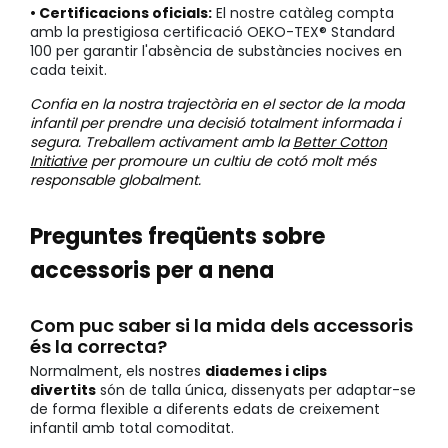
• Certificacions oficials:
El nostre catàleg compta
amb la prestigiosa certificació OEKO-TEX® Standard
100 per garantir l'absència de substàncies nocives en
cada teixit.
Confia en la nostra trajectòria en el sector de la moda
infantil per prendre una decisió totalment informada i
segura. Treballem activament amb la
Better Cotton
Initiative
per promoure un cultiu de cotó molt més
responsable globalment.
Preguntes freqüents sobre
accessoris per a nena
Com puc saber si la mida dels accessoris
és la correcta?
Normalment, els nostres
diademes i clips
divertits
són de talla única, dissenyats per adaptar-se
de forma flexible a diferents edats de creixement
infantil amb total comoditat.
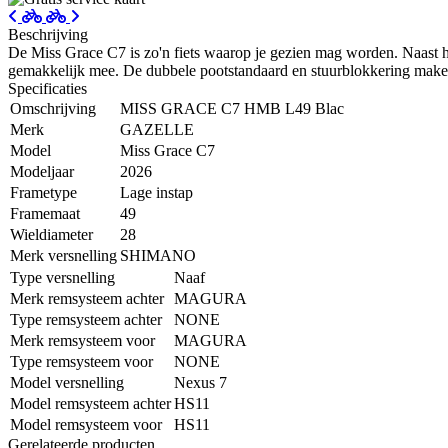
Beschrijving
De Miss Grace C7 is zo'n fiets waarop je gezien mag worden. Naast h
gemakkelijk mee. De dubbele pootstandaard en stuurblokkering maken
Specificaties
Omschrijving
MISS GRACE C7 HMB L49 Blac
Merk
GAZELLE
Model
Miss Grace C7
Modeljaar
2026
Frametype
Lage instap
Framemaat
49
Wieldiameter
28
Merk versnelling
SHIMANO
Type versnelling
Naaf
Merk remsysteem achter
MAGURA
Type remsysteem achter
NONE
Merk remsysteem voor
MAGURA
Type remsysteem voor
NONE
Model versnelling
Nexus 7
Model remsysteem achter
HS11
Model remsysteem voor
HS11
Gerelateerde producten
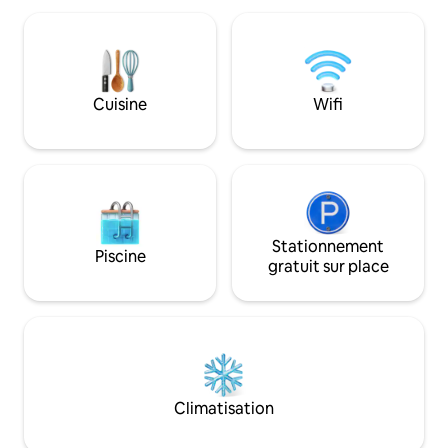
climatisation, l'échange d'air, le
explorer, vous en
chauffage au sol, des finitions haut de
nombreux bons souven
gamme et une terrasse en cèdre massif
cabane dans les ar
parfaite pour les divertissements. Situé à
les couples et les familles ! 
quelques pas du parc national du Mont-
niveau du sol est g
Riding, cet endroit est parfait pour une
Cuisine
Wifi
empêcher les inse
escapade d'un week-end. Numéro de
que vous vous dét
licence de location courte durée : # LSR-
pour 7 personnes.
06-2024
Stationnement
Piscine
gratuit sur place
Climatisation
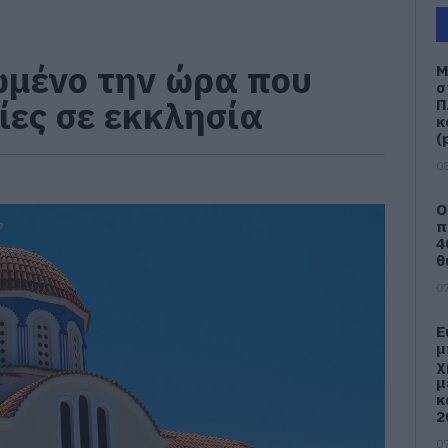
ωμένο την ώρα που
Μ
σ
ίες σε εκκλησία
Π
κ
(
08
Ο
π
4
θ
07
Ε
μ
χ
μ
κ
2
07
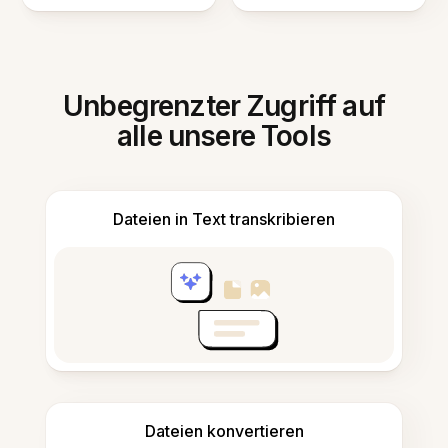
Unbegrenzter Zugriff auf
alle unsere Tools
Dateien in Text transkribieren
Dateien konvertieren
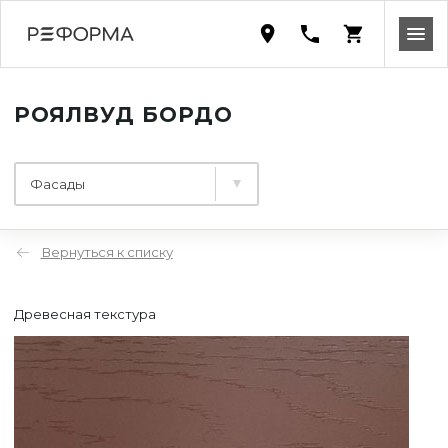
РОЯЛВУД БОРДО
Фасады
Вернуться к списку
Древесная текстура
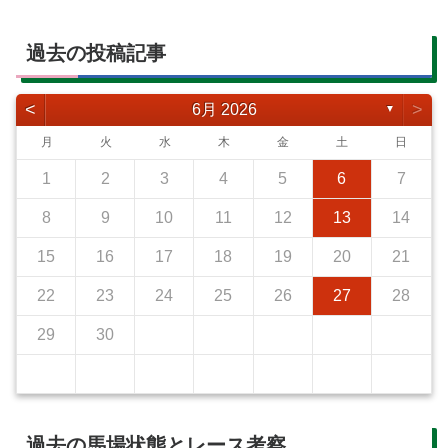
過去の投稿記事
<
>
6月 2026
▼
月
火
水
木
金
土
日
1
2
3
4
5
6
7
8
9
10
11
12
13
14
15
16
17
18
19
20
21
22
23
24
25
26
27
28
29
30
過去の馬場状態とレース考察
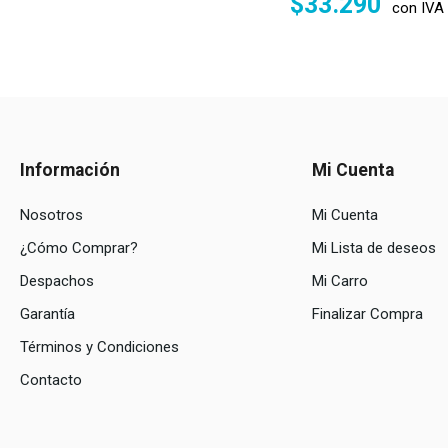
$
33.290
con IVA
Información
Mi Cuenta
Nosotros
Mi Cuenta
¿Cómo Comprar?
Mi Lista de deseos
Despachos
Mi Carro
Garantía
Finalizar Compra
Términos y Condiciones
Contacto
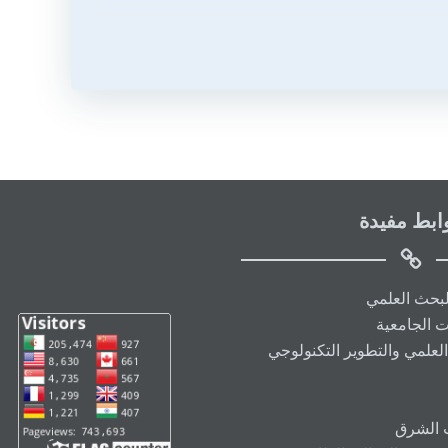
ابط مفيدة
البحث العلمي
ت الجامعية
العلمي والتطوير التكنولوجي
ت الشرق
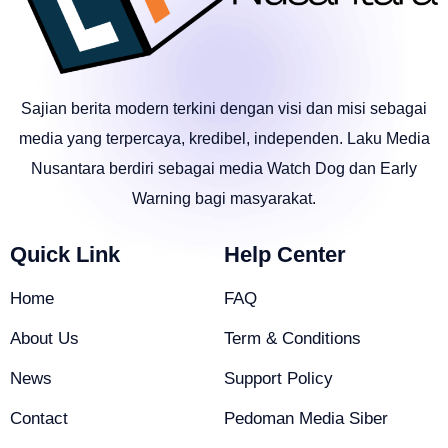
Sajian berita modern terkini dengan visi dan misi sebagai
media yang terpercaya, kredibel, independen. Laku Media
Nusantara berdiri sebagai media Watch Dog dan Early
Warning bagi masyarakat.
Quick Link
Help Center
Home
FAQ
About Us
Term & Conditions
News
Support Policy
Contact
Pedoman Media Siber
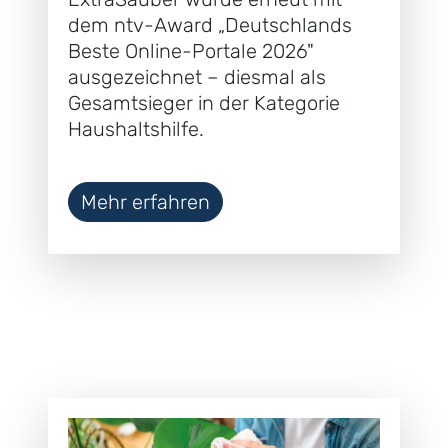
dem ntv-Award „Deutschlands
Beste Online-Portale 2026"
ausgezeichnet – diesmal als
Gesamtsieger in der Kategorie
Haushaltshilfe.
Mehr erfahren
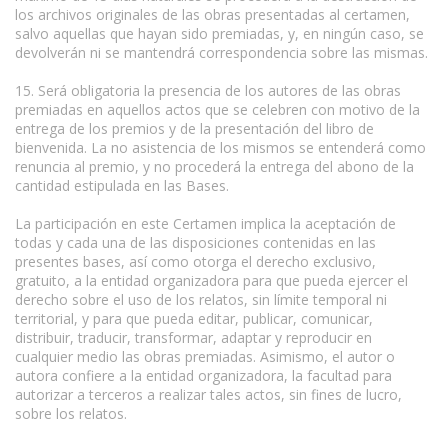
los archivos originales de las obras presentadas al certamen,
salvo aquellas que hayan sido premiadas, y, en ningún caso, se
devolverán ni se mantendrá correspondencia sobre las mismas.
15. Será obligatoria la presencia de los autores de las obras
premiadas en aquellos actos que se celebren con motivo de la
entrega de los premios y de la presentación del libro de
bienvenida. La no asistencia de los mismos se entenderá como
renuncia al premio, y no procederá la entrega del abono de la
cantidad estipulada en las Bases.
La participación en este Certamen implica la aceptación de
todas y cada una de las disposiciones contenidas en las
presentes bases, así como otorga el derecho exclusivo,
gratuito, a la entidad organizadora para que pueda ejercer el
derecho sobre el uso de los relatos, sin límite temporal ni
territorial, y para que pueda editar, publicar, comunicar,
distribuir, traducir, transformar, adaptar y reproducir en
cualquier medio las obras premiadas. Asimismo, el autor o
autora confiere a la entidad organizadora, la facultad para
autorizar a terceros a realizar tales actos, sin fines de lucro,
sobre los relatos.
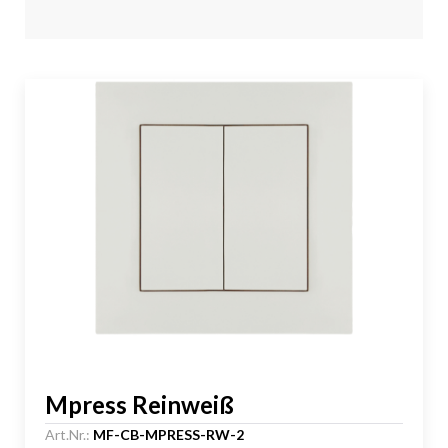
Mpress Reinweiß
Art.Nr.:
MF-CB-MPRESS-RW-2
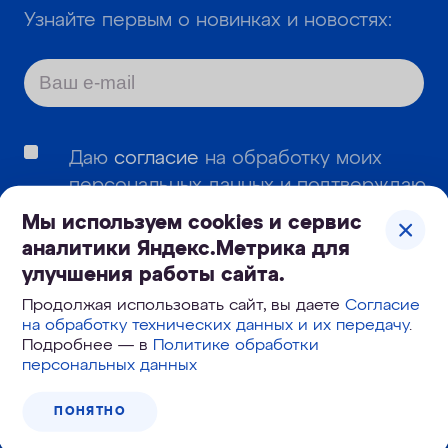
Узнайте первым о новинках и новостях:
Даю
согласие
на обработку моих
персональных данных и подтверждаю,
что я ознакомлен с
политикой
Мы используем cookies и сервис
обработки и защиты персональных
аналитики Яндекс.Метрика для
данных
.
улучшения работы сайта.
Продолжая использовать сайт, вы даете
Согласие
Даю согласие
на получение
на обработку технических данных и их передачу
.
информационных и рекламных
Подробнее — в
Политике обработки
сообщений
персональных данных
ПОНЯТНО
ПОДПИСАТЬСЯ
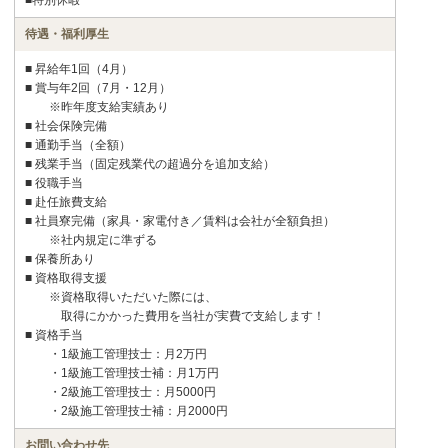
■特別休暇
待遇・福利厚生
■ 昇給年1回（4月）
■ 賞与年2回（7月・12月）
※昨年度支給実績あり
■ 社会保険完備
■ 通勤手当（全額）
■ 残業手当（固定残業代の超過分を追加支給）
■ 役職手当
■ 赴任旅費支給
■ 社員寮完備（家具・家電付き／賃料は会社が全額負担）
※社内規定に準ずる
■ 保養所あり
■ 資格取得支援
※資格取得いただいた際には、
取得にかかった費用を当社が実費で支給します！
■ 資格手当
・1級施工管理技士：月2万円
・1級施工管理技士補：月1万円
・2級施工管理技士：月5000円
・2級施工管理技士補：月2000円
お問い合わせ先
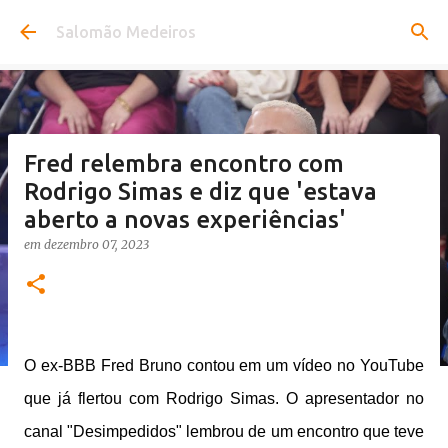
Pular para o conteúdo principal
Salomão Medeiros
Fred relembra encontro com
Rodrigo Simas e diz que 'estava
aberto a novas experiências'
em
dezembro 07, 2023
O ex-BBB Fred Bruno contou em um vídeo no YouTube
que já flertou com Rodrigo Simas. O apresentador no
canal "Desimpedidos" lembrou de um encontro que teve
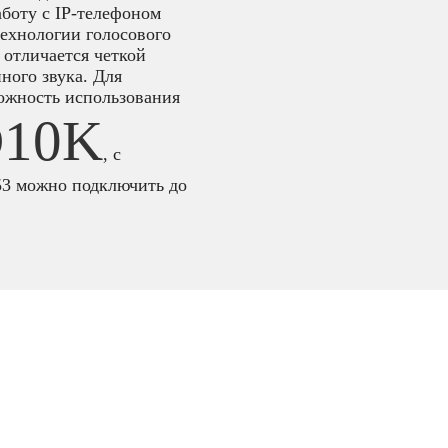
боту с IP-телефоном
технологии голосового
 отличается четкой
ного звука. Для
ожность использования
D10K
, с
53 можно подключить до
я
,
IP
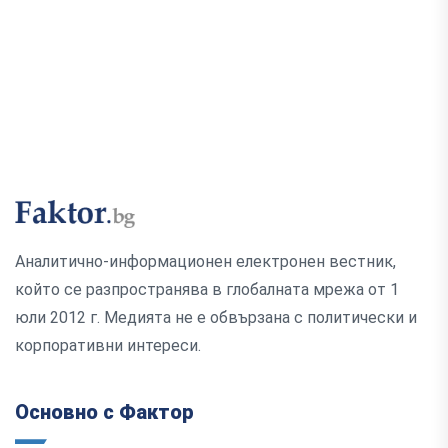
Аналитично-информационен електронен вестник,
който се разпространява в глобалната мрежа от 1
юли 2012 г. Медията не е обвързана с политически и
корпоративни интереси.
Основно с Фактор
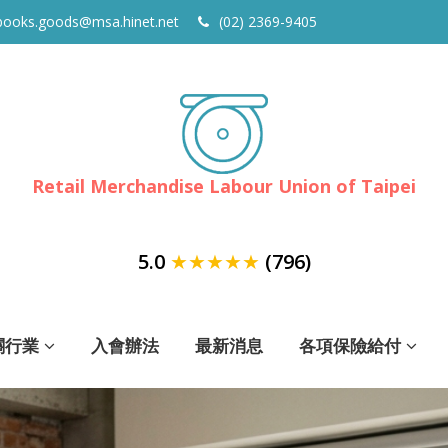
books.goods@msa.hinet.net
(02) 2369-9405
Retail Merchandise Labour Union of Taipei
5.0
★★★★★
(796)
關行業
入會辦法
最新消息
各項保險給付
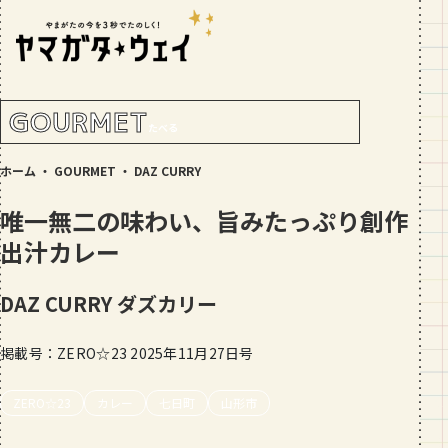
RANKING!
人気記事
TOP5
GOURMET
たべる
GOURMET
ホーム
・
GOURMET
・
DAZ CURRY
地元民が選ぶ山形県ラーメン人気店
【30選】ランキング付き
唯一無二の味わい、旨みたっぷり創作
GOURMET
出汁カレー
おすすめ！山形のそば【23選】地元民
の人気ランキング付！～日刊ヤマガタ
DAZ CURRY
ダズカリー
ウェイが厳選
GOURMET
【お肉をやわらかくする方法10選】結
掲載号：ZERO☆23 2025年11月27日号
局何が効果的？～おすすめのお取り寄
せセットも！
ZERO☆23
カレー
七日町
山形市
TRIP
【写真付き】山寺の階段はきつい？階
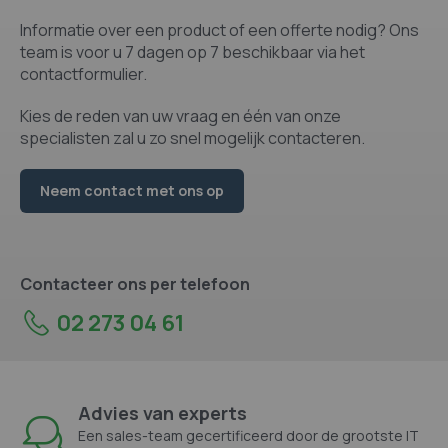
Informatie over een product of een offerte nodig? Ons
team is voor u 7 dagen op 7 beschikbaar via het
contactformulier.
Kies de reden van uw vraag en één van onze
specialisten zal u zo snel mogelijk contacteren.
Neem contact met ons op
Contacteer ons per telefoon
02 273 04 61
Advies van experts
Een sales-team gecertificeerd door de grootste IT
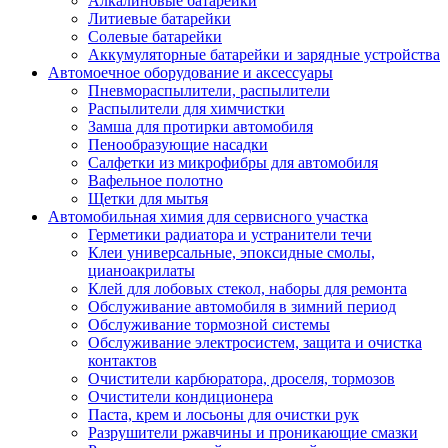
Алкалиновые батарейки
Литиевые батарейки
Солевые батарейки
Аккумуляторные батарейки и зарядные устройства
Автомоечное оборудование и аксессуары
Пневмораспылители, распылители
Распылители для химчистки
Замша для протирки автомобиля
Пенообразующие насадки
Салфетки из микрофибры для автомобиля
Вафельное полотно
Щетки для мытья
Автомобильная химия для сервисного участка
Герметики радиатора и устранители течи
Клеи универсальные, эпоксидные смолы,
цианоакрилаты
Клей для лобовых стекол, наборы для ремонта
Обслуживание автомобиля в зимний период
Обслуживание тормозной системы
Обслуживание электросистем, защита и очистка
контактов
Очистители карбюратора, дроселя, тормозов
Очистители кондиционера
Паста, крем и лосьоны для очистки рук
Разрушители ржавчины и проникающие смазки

### WHAT YOU ARE ASKED TO DO
For the string "cada", go through the entries above and copy each line where it occurs.

### SOLUTION
cada teixit.
todas y cada una de las disposiciones contenidas en las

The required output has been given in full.